Follow us on our Journey

Last week I commented on how the XAO was stuck at 7725 and we needed to see a confident break above that level for a sustained (but probably short) rally to be likely. I also said the candles were suggesting a possible pullback this week. While Monday and Tuesday saw slightly higher prices, Thursday and especially Friday (it’s always Friday, isn’t it?) saw a steep reversal and the XAO closed down 1.1% for the week.

The bearish candle on Friday suggests further falls next week. However,  Friday was the day before an extended break for many in Melbourne thanks to a horse race – something which probably saw a rise in the number of trades being closed out to avoid being caught by surprises over said break. Should any day close below 7,480 next week it could be a sign further falls are coming and it would suggest to me the XAO is eying off 7,160 – which is the next level of support, and very close to a 10% correction from the August high.

The week before last my personal trading underperformed the market, bus as is usually the case, this was just a matter of timing and I closed up 2% overall. After IFM gave my trading a black eye last week I’m still holding as it is yet to close below the prior low on the weekly chart. Price is near the underlying long term support line of a large price channel and I’m still hopeful IFM may recover (but less hopeful than I was).

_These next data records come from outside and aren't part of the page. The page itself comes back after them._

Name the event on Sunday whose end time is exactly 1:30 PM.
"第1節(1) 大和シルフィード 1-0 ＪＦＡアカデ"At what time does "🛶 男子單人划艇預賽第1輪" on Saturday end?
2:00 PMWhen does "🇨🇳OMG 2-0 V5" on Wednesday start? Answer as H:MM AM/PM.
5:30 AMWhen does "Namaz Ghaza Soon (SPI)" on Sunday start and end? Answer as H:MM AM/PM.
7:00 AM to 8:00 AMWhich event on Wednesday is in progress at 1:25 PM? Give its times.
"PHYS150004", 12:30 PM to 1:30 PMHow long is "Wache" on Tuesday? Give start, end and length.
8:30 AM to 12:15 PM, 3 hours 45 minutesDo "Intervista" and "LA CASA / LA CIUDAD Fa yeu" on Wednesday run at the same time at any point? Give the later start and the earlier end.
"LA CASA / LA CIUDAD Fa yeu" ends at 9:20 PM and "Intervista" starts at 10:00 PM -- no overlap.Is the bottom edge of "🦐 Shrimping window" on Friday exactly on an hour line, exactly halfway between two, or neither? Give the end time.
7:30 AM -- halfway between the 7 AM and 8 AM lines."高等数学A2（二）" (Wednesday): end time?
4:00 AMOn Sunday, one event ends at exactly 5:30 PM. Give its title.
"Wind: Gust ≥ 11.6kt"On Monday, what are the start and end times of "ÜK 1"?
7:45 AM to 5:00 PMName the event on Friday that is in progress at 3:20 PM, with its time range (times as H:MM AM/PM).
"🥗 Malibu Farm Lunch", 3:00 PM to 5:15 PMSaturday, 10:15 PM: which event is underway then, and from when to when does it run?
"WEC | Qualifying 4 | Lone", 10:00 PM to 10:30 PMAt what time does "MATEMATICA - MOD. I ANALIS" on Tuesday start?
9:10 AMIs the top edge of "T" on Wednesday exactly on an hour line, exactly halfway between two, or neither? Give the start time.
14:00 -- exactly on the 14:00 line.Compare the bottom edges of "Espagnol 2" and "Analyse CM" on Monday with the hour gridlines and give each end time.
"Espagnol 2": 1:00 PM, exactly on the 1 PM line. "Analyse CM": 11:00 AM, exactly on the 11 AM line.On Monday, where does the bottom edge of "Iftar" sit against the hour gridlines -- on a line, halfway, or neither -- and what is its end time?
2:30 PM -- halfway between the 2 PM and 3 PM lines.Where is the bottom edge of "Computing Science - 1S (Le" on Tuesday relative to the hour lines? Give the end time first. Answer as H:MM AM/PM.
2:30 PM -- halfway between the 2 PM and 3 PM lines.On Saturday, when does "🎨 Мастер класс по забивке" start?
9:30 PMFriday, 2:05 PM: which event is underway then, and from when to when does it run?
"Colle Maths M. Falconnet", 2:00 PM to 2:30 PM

My best performers were NMT (rose 19.7%), TRS (up 8.3%) and LYC 7.2%

Given that I sense ‘clouds on the horizon’ it has been hard to get excited about any stocks this week, but one that caught my eye was ORI. This stock has been in a general long-term decline for 2 years, but broke above that downtrend 4 weeks ago (a buy signal). It is also coming off a significant low and making higher weekly troughs and peaks. The stock also made a double low at $11 with the prior low back in 2009. The double low predicts strong price rises ahead (usually around 100% gain – a rise of another $11 – now that would be nice). Accordingly, ORI has been added to my Stocks to Watch this week.

Last week’s Stocks to Watch had a mixed performance to overall break even. TRS did spike 8% and being very close to my target of $7.10, has been removed from this week’s list – although I continue to hold in the expectations of it continuing to track higher. BOQ has also been removed as it fell back 3.3% this week, significantly more than other banks lost. That fall also voided the pattern I thought price had been making and it now looks like it could be a simple rising price channel where Friday’s fall took price to the lower boundary of said channel. From that point it should/could rise but it’s outlook is now less certain for me. Again, I will continue to hold in the expectation the channel boundary will cause BOQ to bounce up.

The markets fear of economic ramifications from Covid appear to have lessened with Australia relaxing its lockdown restrictions. However, with the spectre of China invading Taiwan becoming more tangible, and China’s property market potential meltdown, focus has turned to these new concerns. Bond rates are rising and assuming that continues, the expectation would be for company profits and hence share prices to be constrained to some extent. Rate rises are a particular concern for Australia because of our very high levels of residential mortgage debt, much of which has been taken on by borrowers expecting rates of 2% to remain in force for ever (and forever has just arrived I suspect). At these record low levels a modest increase of 2% effectively means a doubling of loan repayments and very high levels of mortgage stress that could further impact our economic outlook.

On a more positive note, the market might see Friday’s market as oversell, bringing the bargain hunters out.

All the best, watch your stop losses and trade conservatively.